Offensive execution will determine whether or not Mizzou gets their good looks. A good look for Frank is practically every single time she gets the ball on the perimeter. We’ve seen her hit logo threes, deep threes, corner threes and basically every single three possible within the half court line. Same goes with Hansen. Lately their success from three has come off of trailers in transition, pick and pops and back screens. If any of the shooters can get open and if they can keep their confidence from beyond-the-arc, their offense will lead the way to the quarterfinals.
& @VandyWBB ✅@AlabamaWBB ✅— Southeastern Conference (@SEC) March 3, 2022
2ɴᴅ ʀᴏᴜɴᴅ ꜱᴇᴛ ↴ pic.twitter.com/IPDgUNiEsD
Starting lineup: Williams, Dembele, Troup, Hansen and Frank.
Blackwell is back but will be coming off the bench.
Mizzou wins the opening tip but Hansen is called for the travel.
Hansen is fouled on the jump shot and has a chance for two. She drains both of them. Tigers trail 2-3.
Troup drives right and bounce passes to Williams who pump fakes and drains a layup. Tigers lead 4-3.
Troup steps back and hits a three off a screen from Kelly. Tigers lead 7-6.
Troup hits another three off a pass from Williams. Mizzou leads 10-8.
At the end of the first, Mizzou leads Arkansas 10-8.
Goforth falls down and Frank finds Williams in the wide open lane for a layup. Tigers lead 12-8.
Dembele posts up, shakes her defender, spins and hits a layup. Mizzou leads 14-10.
Williams pumps and hots a floater for a bucket.

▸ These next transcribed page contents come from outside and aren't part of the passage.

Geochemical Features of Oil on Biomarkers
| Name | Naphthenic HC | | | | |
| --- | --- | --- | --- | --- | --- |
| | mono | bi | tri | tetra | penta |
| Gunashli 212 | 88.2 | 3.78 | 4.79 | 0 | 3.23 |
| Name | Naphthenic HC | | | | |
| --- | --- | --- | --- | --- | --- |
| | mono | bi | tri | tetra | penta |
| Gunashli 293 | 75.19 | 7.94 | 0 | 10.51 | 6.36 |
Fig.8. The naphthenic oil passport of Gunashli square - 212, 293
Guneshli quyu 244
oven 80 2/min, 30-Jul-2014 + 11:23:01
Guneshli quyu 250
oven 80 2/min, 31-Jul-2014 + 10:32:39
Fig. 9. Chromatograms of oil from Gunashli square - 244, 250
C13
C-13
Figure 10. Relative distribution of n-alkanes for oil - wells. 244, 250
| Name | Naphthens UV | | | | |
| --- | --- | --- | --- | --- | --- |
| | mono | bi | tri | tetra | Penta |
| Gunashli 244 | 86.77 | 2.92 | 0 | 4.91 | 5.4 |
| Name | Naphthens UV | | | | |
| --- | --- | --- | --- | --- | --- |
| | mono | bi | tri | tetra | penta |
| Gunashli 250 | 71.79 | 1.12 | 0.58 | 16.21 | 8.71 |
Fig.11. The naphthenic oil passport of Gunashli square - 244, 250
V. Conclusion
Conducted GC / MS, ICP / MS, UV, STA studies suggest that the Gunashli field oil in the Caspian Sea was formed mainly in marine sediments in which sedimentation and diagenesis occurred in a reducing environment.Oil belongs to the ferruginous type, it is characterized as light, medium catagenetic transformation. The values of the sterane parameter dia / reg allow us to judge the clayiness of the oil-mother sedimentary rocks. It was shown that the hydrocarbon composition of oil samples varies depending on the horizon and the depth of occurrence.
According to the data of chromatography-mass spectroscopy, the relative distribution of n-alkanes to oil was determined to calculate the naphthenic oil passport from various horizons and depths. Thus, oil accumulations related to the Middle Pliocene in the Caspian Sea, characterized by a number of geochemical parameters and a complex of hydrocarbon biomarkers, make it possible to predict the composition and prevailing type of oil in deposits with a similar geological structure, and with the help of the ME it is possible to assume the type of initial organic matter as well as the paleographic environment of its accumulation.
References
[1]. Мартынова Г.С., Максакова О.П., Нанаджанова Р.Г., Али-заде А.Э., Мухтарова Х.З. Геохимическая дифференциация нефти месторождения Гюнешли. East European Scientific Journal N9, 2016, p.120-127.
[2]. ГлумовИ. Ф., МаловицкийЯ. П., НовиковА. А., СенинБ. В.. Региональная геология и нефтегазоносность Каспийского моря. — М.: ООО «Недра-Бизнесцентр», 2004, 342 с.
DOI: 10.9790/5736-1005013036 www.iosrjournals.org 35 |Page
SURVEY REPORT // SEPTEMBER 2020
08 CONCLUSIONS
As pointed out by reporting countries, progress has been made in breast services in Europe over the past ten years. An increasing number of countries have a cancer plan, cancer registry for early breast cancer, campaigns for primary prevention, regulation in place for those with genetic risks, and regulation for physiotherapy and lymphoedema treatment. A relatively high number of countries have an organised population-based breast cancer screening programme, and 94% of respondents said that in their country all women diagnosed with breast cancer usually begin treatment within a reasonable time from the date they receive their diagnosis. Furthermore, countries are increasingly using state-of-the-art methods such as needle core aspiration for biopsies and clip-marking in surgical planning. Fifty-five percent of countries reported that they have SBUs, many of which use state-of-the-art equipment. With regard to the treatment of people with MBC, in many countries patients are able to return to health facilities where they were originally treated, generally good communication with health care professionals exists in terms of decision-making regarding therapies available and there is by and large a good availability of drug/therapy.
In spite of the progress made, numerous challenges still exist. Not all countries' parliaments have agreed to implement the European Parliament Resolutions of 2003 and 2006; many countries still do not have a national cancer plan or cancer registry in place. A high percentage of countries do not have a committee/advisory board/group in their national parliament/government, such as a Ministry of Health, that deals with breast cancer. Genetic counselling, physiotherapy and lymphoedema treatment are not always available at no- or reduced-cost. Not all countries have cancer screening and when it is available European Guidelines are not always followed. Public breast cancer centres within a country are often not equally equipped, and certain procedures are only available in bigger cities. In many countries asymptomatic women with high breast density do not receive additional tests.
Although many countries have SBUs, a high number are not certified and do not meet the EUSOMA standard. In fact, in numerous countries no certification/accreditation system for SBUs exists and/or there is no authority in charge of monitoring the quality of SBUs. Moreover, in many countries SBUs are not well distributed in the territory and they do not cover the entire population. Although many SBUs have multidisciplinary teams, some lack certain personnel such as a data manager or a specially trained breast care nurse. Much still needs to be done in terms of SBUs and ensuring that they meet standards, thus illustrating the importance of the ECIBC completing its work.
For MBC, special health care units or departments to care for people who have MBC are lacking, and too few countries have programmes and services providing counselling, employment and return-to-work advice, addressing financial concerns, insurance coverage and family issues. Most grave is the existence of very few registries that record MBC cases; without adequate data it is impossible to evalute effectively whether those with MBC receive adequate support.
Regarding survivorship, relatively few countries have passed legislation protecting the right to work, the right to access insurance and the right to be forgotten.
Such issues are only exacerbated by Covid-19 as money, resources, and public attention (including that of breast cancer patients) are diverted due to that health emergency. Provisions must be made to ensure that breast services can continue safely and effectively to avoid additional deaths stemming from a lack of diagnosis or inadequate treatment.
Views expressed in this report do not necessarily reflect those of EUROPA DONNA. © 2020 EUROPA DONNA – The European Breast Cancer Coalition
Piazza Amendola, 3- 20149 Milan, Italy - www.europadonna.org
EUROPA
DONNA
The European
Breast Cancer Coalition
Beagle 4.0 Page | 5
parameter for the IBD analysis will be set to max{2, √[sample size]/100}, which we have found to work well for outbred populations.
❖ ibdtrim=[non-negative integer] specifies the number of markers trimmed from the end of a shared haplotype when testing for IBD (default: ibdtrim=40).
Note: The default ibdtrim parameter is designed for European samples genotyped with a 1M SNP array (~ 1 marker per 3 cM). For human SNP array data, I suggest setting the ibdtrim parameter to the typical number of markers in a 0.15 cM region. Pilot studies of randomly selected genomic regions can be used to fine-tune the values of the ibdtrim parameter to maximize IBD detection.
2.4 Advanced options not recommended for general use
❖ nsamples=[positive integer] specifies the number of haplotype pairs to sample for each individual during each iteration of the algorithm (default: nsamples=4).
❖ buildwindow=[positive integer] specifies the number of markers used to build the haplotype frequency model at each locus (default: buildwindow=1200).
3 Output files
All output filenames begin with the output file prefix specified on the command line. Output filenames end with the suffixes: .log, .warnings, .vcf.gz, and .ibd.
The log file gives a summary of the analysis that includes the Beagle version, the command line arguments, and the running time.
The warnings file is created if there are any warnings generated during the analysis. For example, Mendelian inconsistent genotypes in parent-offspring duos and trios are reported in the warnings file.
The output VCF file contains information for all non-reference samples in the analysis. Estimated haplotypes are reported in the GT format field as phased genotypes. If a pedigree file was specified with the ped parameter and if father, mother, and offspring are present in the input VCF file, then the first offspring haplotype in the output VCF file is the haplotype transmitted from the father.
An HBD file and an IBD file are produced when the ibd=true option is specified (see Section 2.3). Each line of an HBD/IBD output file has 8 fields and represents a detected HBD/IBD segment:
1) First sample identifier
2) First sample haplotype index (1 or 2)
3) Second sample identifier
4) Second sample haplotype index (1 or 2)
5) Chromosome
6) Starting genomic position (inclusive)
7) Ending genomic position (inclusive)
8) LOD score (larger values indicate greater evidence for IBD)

Mizzou leads 16-10.
Frank catches and shoots and drains a three. Mizzou leads 19-10.
Frank avoids the triple team and finds a wide open cutting Williams for the layup. Mizzou leaves 21-15.
Blackwell steps back and swishes in a midrange jumper. Mizzou leads 23-17.
Halftime: Mizzou leads Arkansas 23-17.
Troup steps back and hits a long two. Mizzou leads 25-20.
Before the media timeout, Blackwell was fouled and Mizzou heads to the bonus. She splits her free throws. Tigers lead 26-24.
Blackwell battles on the offensive boards and gets the put back. Mizzou leads 28-24.
Troup finds a cutting Frank and she drains the layup. Mizzou leads 30-26.
Frank draws her second charge of the quarter.
Troup hits a layup off the inbound play. Tigers lead 32-26.
Williams and Frank gets two blocks in a row. Game tied at 32.
At the end of the third quarter, Mizzou and Arkansas are tied at 32.
Hansen dribbles left and hits a three for the first points of the fourth. Mizzou leads 35-32.
Williams drains a midrange layup. She has 10 points and nine rebounds. Mizzou leads 37-34.
Troup finds an open lane and hits the layup. The game is tied at 39.
Troup drives and is fouled. This is Arkansas’ first foul of the fourth. She drains both. The game is tied at 41.
Troup hits another three and it’s a two point game. Tigers trail 44-46.
Williams is fouled on a layup attempt. She has a chance for two. She drains both and the game is tied at 46.
Williams blocks Ramirez from behind. Timeout called with 28 seconds left by Arkansas. Game remains tied at 46.
Ramirez hits a heavily contested shot and gives Arkansas a 48-46 lead. Coach P calls a timeout with 25.5 seconds left.
Troup hits a layup and ties the game up at 48!
OVERTIME! Ramirez misses her shot and we’re heading to overtime!
Mizzou gets the first points of overtime after Troup breaks her defender’s ankles and hits a jumper. Mizzou leads 50-48. She has a career high 21 points.
After Spencer’s shot goes in, she and Hansen are slapped with a double technical. Spencer misses her and-one free throw. Game is knotted up at 50.
Troup finds Williams in the wide open lane on a bounce pass. Mizzou trails 52-57.
Final: Arkansas defeats Mizzou 61-52 in overtime.